--- start Passage shown ---
As evidenced above, PBL offers a compelling framework to learn about and experience robotics, while the adoption of entrepreneurship engenders personal relevance. Integrating entrepreneurship experiences with technology education can expose learners to the world of technology creation while promoting the development of STEM knowledge and skills with a view toward identifying and solving societal challenges. Thus, under the entrepreneurship umbrella, as students identify problems of societal relevance that can be addressed through robotics, they find personal meaning in their robotics explorations. This approach engenders a need to know robotics and exposes various STEM concepts that students need to understand. The contest creates an opportunity for students to take ownership of their learning for being successful in the contest. Thus, through PBL, students envision and build innovative products using robotics knowledge and employ entrepreneurial strategies to help their products reach customers. In this vein, the participants were challenged to identify a home-related problem in Y1 and for a school-related problem in Y2. Since developing participants’ entrepreneurship skills was an integral element of this effort, they had to characterize their solution for its market potential in the form of a presentation to a team of judges.

Description of contest requirements

Student teams from each school had the opportunity to develop several prototypes, however, each school could showcase only one prototype in the contest. The budget to purchase additional robot prototype material was limited to $20. Each team was allowed three to five students to represent their school. The contest prize consisted of paid internships at local start-ups. Winners were selected based on: best overall pitch–first prize, best robotics engineering design pitch–second prize, and best entrepreneurship pitch–third prize.
--- end Passage shown ---
--- start Record set ---
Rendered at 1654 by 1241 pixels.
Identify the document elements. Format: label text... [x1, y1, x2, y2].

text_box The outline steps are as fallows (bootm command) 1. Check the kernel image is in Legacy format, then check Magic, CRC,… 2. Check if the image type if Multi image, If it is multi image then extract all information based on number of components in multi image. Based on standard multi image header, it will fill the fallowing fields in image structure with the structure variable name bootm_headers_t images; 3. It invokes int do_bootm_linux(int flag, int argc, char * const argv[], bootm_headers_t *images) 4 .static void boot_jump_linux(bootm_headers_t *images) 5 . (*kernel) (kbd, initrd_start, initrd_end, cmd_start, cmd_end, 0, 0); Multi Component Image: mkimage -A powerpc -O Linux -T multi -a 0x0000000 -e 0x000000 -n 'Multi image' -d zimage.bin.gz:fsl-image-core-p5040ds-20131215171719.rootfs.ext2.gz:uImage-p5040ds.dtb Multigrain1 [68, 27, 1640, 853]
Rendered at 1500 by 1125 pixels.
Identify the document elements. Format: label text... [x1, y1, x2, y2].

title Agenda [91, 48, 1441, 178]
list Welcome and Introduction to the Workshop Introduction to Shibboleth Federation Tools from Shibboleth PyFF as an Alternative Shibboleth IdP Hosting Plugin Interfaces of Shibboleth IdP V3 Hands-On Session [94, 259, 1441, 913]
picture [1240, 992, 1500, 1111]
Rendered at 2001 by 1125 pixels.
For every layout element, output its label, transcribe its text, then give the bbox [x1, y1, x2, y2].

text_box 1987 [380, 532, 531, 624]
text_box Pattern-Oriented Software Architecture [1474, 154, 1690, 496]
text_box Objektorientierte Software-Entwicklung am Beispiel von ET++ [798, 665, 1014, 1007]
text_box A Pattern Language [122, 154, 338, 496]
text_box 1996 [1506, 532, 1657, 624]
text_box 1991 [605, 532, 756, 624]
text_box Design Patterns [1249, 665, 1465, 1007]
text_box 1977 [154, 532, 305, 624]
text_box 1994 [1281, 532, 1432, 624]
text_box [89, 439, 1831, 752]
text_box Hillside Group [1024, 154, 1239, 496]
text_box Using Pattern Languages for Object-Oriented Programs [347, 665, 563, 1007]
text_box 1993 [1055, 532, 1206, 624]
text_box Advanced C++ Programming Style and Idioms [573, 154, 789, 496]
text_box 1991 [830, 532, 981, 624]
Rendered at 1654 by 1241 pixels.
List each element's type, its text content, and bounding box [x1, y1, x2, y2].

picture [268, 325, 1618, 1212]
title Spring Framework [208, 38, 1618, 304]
--- end Record set ---
### [Task prompt]
Could you copy everything in the robotics contest passage from "Description of contest" down to "entrepreneurship pitch–third prize.", word for word?

### [Finished task]
Description of contest requirements

Student teams from each school had the opportunity to develop several prototypes, however, each school could showcase only one prototype in the contest. The budget to purchase additional robot prototype material was limited to $20. Each team was allowed three to five students to represent their school. The contest prize consisted of paid internships at local start-ups. Winners were selected based on: best overall pitch–first prize, best robotics engineering design pitch–second prize, and best entrepreneurship pitch–third prize.